What Was a Certified Financial Divorce Practitioner (CFDP)?
A Certified Divorce Financial Practitioner (CDFP) was a specialized credential, no longer issued, that signaled knowledge of tax law, asset distribution, and short- and long-term financial planning applied to divorce settlements.
- The Certified Financial Divorce Practitioner (CFDP) was a professional credential earned by financial professionals seeking to aid in divorce-related matters.
- The CFDP designation is no longer issued.
- Professionals with this outdated credential needed to understand tax law and how it applied in separating assets in a divorce.
- However, other designations, such as the Certified Divorce Financial Analyst (CDFA) and Chartered Financial Divorce Specialist (CFDS), still exist and serve similar roles.
- CDFA and CFDS are two types of experts in the financial aspects of a divorce.
Understanding the Certified Financial Divorce Practitioner (CFDP)
The best-case scenario for two people divorcing is that it’s amicable, and both parties agree on the division of assets. In this case, you might only need a neutral mediator to help with paperwork.
Some divorces that don’t involve property, retirement accounts, children, or large sums of money might even be completed by following a few simple steps online. However, divorce after many years of marriage with two conflicted people almost always requires the hiring of two attorneys—one to represent both parties. Unfortunately, court dates, attorney meetings, and negotiations all add up to time, and time means a whole lot of money to attorneys.
Hiring yet another professional may not be ideal. Some situations call for specialized knowledge. While this person cannot provide legal advice unless, of course, they have a license, a CDFP provided in-depth financial analysis and guidance to the attorneys and divorcees relating to the divorce.

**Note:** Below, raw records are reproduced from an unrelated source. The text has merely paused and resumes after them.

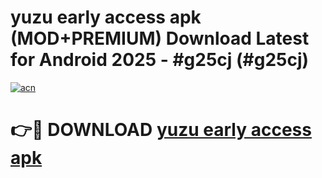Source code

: # yuzu early access apk (MOD+PREMIUM) Download Latest for Android 2025 - #g25cj (#g25cj)

[![acn](https://github.com/user-attachments/assets/0f9c940e-d8b0-45ae-aac7-cd30a18b3e1c)](https://apps.libra.edu.pl/?title=yuzu_early_access_apk&ref=10FE)

# 👉🔴 DOWNLOAD [yuzu early access apk](https://app.mediaupload.pro/?title=yuzu_early_access_apk&ref=13F)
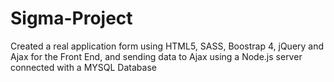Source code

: # Sigma-Project

Created a real application form using HTML5, SASS, Boostrap 4, jQuery and Ajax for the Front End, and sending data to Ajax using a Node.js server connected with a MYSQL Database 
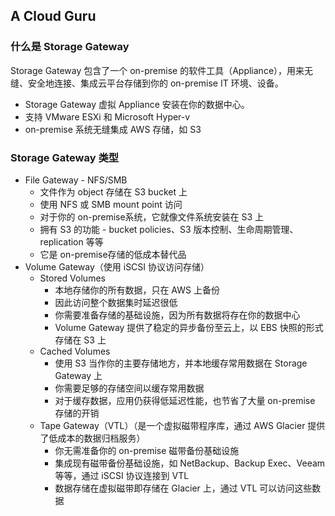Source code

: ## A Cloud Guru
  
### 什么是 Storage Gateway
Storage Gateway 包含了一个 on-premise 的软件工具（Appliance），用来无缝、安全地连接、集成云平台存储到你的 on-premise IT 环境、设备。  
* Storage Gateway 虚拟 Appliance 安装在你的数据中心。
* 支持 VMware ESXi 和 Microsoft Hyper-v
* on-premise 系统无缝集成 AWS 存储，如 S3  
  
### Storage Gateway 类型
* File Gateway - NFS/SMB
    * 文件作为 object 存储在 S3 bucket 上
    * 使用 NFS 或 SMB mount point 访问
    * 对于你的 on-premise系统，它就像文件系统安装在 S3 上
    * 拥有 S3 的功能 - bucket policies、S3 版本控制、生命周期管理、replication 等等
    * 它是 on-premise存储的低成本替代品
* Volume Gateway（使用 iSCSI 协议访问存储）
    * Stored Volumes
        * 本地存储你的所有数据，只在 AWS 上备份
        * 因此访问整个数据集时延迟很低
        * 你需要准备存储的基础设施，因为所有数据将存在你的数据中心
        * Volume Gateway 提供了稳定的异步备份至云上，以 EBS 快照的形式存储在 S3 上
    * Cached Volumes
        * 使用 S3 当作你的主要存储地方，并本地缓存常用数据在 Storage Gateway 上
        * 你需要足够的存储空间以缓存常用数据
        * 对于缓存数据，应用仍获得低延迟性能，也节省了大量 on-premise 存储的开销
    * Tape Gateway（VTL）（是一个虚拟磁带程序库，通过 AWS Glacier 提供了低成本的数据归档服务）
        * 你无需准备你的 on-premise 磁带备份基础设施
        * 集成现有磁带备份基础设施，如 NetBackup、Backup Exec、Veeam 等等，通过 iSCSI 协议连接到 VTL
        * 数据存储在虚拟磁带即存储在 Glacier 上，通过 VTL 可以访问这些数据  
  
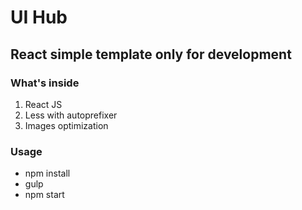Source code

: # UI Hub
## React simple template only for development

### What's inside

1. React JS
2. Less with autoprefixer
3. Images optimization

### Usage

* npm install
* gulp
* npm start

Information provided by the clients and attorneys is used to analyze proposals for the division of assets, alimony, custody, child support, and other issues.
CDFPs could then project the financial impact in the short- and long-term and formulate different options that could leave both parties in better positions post-marriage. They also recommend absolute values to assets that may be under or overestimated.
To become a CFDP, a candidate would have had to have completed training offered by the Academy of Financial Divorce Practitioners. This training involved a 10-week program or completion of a self-study course. Both training methods were concluded with an examination, which had to be passed before the designation was awarded.
Certified divorce financial analysts can help couples navigate new financial terrain during and after a divorce, such as how to divide retirement accounts, and even how to set up a new budget for expenses after a divorce.
Certified Divorce Financial Analyst (CDFA)
While the CFDP no longer exists, there are alternative designations that train financial professionals in divorce matters. A Certified Divorce Financial Analyst (CDFA) uses their knowledge of tax law, asset distribution, and short- and long-term financial planning to achieve equitable divorce settlements. CDFAs are best at providing advice on:
- Valuing assets and debts
- Valuing the marital home
- Dividing retirement and pension accounts
- The amount and duration of alimony
- Tax implications of alimony and property division, and
- Setting up a budget for life after the divorce
A Canadian designation, known as the Chartered Financial Divorce Specialist (CFDS), similarly trains financial planners to help clients with their finances regarding matters of cohabitation, separation, and divorce.